Records in a dataset

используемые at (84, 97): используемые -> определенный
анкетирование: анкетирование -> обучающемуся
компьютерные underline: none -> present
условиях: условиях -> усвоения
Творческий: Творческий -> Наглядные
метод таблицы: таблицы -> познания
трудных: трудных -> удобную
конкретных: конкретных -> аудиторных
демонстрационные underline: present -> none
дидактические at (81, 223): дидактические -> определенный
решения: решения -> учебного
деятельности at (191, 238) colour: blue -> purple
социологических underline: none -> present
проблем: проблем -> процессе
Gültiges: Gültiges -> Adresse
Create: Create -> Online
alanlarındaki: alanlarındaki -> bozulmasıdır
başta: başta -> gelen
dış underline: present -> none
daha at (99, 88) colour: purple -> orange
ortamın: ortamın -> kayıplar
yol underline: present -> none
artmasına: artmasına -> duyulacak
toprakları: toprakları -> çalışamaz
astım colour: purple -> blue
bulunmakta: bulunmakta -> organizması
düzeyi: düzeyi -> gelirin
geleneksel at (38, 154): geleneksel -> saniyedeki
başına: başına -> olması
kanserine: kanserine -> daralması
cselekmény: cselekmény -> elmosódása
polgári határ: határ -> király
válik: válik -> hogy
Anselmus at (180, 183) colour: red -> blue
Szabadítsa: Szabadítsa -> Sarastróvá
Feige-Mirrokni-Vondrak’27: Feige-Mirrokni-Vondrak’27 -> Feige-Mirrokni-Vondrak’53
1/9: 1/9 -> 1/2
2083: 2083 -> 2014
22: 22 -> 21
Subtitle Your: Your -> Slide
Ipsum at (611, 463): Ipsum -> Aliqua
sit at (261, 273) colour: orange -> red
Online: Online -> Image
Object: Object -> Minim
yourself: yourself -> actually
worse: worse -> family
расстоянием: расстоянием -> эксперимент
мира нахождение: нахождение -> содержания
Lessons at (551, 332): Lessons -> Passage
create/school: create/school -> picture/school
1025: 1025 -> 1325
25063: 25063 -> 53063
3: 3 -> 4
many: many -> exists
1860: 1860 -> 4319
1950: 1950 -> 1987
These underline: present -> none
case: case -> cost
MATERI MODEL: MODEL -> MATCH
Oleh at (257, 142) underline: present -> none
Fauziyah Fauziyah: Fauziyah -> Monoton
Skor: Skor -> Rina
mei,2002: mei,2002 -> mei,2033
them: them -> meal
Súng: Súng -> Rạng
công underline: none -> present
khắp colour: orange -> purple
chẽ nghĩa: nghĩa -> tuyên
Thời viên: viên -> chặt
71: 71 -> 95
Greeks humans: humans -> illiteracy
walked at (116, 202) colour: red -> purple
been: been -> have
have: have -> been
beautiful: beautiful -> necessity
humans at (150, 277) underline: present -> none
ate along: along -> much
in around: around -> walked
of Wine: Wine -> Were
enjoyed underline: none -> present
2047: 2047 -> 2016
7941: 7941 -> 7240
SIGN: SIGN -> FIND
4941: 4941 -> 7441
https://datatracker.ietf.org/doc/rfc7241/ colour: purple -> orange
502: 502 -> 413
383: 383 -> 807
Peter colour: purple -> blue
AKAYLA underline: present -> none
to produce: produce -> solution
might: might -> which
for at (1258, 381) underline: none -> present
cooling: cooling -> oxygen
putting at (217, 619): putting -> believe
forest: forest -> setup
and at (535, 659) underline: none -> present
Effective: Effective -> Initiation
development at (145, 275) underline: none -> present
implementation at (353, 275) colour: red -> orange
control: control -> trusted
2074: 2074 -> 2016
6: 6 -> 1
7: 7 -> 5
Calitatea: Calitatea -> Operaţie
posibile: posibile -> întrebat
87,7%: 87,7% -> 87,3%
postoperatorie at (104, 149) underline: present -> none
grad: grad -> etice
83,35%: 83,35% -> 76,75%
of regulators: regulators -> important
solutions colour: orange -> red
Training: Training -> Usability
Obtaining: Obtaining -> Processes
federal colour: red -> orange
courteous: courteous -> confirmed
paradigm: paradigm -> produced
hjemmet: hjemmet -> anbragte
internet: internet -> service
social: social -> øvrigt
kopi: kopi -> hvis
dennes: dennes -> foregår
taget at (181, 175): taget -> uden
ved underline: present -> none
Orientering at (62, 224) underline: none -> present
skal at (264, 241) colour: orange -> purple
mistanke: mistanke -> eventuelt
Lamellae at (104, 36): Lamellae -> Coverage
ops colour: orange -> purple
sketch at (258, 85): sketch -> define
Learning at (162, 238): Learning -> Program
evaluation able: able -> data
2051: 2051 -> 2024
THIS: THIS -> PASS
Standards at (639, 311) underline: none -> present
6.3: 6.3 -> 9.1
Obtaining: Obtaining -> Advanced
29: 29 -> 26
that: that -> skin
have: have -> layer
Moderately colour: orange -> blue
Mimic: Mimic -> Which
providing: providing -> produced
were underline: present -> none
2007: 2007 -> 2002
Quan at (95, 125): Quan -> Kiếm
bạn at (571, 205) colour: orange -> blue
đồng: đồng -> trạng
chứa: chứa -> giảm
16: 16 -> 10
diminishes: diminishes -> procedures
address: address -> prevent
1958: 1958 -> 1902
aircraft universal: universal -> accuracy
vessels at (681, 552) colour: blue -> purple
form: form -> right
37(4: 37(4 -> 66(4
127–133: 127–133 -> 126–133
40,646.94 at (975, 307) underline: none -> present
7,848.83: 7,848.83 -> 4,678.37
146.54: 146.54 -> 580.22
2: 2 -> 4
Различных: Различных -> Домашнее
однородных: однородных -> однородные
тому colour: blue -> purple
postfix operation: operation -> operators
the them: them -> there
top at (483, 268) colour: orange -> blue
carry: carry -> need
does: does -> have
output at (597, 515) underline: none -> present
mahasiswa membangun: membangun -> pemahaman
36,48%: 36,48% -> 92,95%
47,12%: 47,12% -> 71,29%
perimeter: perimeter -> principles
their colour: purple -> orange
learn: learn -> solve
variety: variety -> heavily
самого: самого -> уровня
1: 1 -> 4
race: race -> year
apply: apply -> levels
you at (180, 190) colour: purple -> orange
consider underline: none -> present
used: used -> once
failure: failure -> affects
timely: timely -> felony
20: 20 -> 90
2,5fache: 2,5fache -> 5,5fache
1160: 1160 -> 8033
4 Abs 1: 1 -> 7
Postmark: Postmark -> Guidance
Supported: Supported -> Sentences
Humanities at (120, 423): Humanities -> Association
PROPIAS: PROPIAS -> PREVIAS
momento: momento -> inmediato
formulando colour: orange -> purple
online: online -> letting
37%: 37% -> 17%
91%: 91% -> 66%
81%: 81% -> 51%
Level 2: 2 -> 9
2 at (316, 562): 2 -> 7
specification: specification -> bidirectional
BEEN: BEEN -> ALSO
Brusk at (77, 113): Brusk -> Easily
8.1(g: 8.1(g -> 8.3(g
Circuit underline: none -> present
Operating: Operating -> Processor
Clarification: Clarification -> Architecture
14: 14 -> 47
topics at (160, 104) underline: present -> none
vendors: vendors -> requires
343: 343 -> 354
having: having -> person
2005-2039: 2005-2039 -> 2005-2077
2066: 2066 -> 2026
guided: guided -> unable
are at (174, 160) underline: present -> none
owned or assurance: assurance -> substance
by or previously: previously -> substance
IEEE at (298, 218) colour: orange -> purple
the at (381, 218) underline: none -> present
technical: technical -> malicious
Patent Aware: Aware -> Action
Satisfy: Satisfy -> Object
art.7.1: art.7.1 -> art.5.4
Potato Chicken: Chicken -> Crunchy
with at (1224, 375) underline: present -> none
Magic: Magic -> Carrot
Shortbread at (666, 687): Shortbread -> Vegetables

TASK INSTRUCTIONS> Could you copy every line of the records above, keeping each character unchanged?

ANSWER FOR THE TASK>
используемые at (84, 97): используемые -> определенный
анкетирование: анкетирование -> обучающемуся
компьютерные underline: none -> present
условиях: условиях -> усвоения
Творческий: Творческий -> Наглядные
метод таблицы: таблицы -> познания
трудных: трудных -> удобную
конкретных: конкретных -> аудиторных
демонстрационные underline: present -> none
дидактические at (81, 223): дидактические -> определенный
решения: решения -> учебного
деятельности at (191, 238) colour: blue -> purple
социологических underline: none -> present
проблем: проблем -> процессе
Gültiges: Gültiges -> Adresse
Create: Create -> Online
alanlarındaki: alanlarındaki -> bozulmasıdır
başta: başta -> gelen
dış underline: present -> none
daha at (99, 88) colour: purple -> orange
ortamın: ortamın -> kayıplar
yol underline: present -> none
artmasına: artmasına -> duyulacak
toprakları: toprakları -> çalışamaz
astım colour: purple -> blue
bulunmakta: bulunmakta -> organizması
düzeyi: düzeyi -> gelirin
geleneksel at (38, 154): geleneksel -> saniyedeki
başına: başına -> olması
kanserine: kanserine -> daralması
cselekmény: cselekmény -> elmosódása
polgári határ: határ -> király
válik: válik -> hogy
Anselmus at (180, 183) colour: red -> blue
Szabadítsa: Szabadítsa -> Sarastróvá
Feige-Mirrokni-Vondrak’27: Feige-Mirrokni-Vondrak’27 -> Feige-Mirrokni-Vondrak’53
1/9: 1/9 -> 1/2
2083: 2083 -> 2014
22: 22 -> 21
Subtitle Your: Your -> Slide
Ipsum at (611, 463): Ipsum -> Aliqua
sit at (261, 273) colour: orange -> red
Online: Online -> Image
Object: Object -> Minim
yourself: yourself -> actually
worse: worse -> family
расстоянием: расстоянием -> эксперимент
мира нахождение: нахождение -> содержания
Lessons at (551, 332): Lessons -> Passage
create/school: create/school -> picture/school
1025: 1025 -> 1325
25063: 25063 -> 53063
3: 3 -> 4
many: many -> exists
1860: 1860 -> 4319
1950: 1950 -> 1987
These underline: present -> none
case: case -> cost
MATERI MODEL: MODEL -> MATCH
Oleh at (257, 142) underline: present -> none
Fauziyah Fauziyah: Fauziyah -> Monoton
Skor: Skor -> Rina
mei,2002: mei,2002 -> mei,2033
them: them -> meal
Súng: Súng -> Rạng
công underline: none -> present
khắp colour: orange -> purple
chẽ nghĩa: nghĩa -> tuyên
Thời viên: viên -> chặt
71: 71 -> 95
Greeks humans: humans -> illiteracy
walked at (116, 202) colour: red -> purple
been: been -> have
have: have -> been
beautiful: beautiful -> necessity
humans at (150, 277) underline: present -> none
ate along: along -> much
in around: around -> walked
of Wine: Wine -> Were
enjoyed underline: none -> present
2047: 2047 -> 2016
7941: 7941 -> 7240
SIGN: SIGN -> FIND
4941: 4941 -> 7441
https://datatracker.ietf.org/doc/rfc7241/ colour: purple -> orange
502: 502 -> 413
383: 383 -> 807
Peter colour: purple -> blue
AKAYLA underline: present -> none
to produce: produce -> solution
might: might -> which
for at (1258, 381) underline: none -> present
cooling: cooling -> oxygen
putting at (217, 619): putting -> believe
forest: forest -> setup
and at (535, 659) underline: none -> present
Effective: Effective -> Initiation
development at (145, 275) underline: none -> present
implementation at (353, 275) colour: red -> orange
control: control -> trusted
2074: 2074 -> 2016
6: 6 -> 1
7: 7 -> 5
Calitatea: Calitatea -> Operaţie
posibile: posibile -> întrebat
87,7%: 87,7% -> 87,3%
postoperatorie at (104, 149) underline: present -> none
grad: grad -> etice
83,35%: 83,35% -> 76,75%
of regulators: regulators -> important
solutions colour: orange -> red
Training: Training -> Usability
Obtaining: Obtaining -> Processes
federal colour: red -> orange
courteous: courteous -> confirmed
paradigm: paradigm -> produced
hjemmet: hjemmet -> anbragte
internet: internet -> service
social: social -> øvrigt
kopi: kopi -> hvis
dennes: dennes -> foregår
taget at (181, 175): taget -> uden
ved underline: present -> none
Orientering at (62, 224) underline: none -> present
skal at (264, 241) colour: orange -> purple
mistanke: mistanke -> eventuelt
Lamellae at (104, 36): Lamellae -> Coverage
ops colour: orange -> purple
sketch at (258, 85): sketch -> define
Learning at (162, 238): Learning -> Program
evaluation able: able -> data
2051: 2051 -> 2024
THIS: THIS -> PASS
Standards at (639, 311) underline: none -> present
6.3: 6.3 -> 9.1
Obtaining: Obtaining -> Advanced
29: 29 -> 26
that: that -> skin
have: have -> layer
Moderately colour: orange -> blue
Mimic: Mimic -> Which
providing: providing -> produced
were underline: present -> none
2007: 2007 -> 2002
Quan at (95, 125): Quan -> Kiếm
bạn at (571, 205) colour: orange -> blue
đồng: đồng -> trạng
chứa: chứa -> giảm
16: 16 -> 10
diminishes: diminishes -> procedures
address: address -> prevent
1958: 1958 -> 1902
aircraft universal: universal -> accuracy
vessels at (681, 552) colour: blue -> purple
form: form -> right
37(4: 37(4 -> 66(4
127–133: 127–133 -> 126–133
40,646.94 at (975, 307) underline: none -> present
7,848.83: 7,848.83 -> 4,678.37
146.54: 146.54 -> 580.22
2: 2 -> 4
Различных: Различных -> Домашнее
однородных: однородных -> однородные
тому colour: blue -> purple
postfix operation: operation -> operators
the them: them -> there
top at (483, 268) colour: orange -> blue
carry: carry -> need
does: does -> have
output at (597, 515) underline: none -> present
mahasiswa membangun: membangun -> pemahaman
36,48%: 36,48% -> 92,95%
47,12%: 47,12% -> 71,29%
perimeter: perimeter -> principles
their colour: purple -> orange
learn: learn -> solve
variety: variety -> heavily
самого: самого -> уровня
1: 1 -> 4
race: race -> year
apply: apply -> levels
you at (180, 190) colour: purple -> orange
consider underline: none -> present
used: used -> once
failure: failure -> affects
timely: timely -> felony
20: 20 -> 90
2,5fache: 2,5fache -> 5,5fache
1160: 1160 -> 8033
4 Abs 1: 1 -> 7
Postmark: Postmark -> Guidance
Supported: Supported -> Sentences
Humanities at (120, 423): Humanities -> Association
PROPIAS: PROPIAS -> PREVIAS
momento: momento -> inmediato
formulando colour: orange -> purple
online: online -> letting
37%: 37% -> 17%
91%: 91% -> 66%
81%: 81% -> 51%
Level 2: 2 -> 9
2 at (316, 562): 2 -> 7
specification: specification -> bidirectional
BEEN: BEEN -> ALSO
Brusk at (77, 113): Brusk -> Easily
8.1(g: 8.1(g -> 8.3(g
Circuit underline: none -> present
Operating: Operating -> Processor
Clarification: Clarification -> Architecture
14: 14 -> 47
topics at (160, 104) underline: present -> none
vendors: vendors -> requires
343: 343 -> 354
having: having -> person
2005-2039: 2005-2039 -> 2005-2077
2066: 2066 -> 2026
guided: guided -> unable
are at (174, 160) underline: present -> none
owned or assurance: assurance -> substance
by or previously: previously -> substance
IEEE at (298, 218) colour: orange -> purple
the at (381, 218) underline: none -> present
technical: technical -> malicious
Patent Aware: Aware -> Action
Satisfy: Satisfy -> Object
art.7.1: art.7.1 -> art.5.4
Potato Chicken: Chicken -> Crunchy
with at (1224, 375) underline: present -> none
Magic: Magic -> Carrot
Shortbread at (666, 687): Shortbread -> Vegetables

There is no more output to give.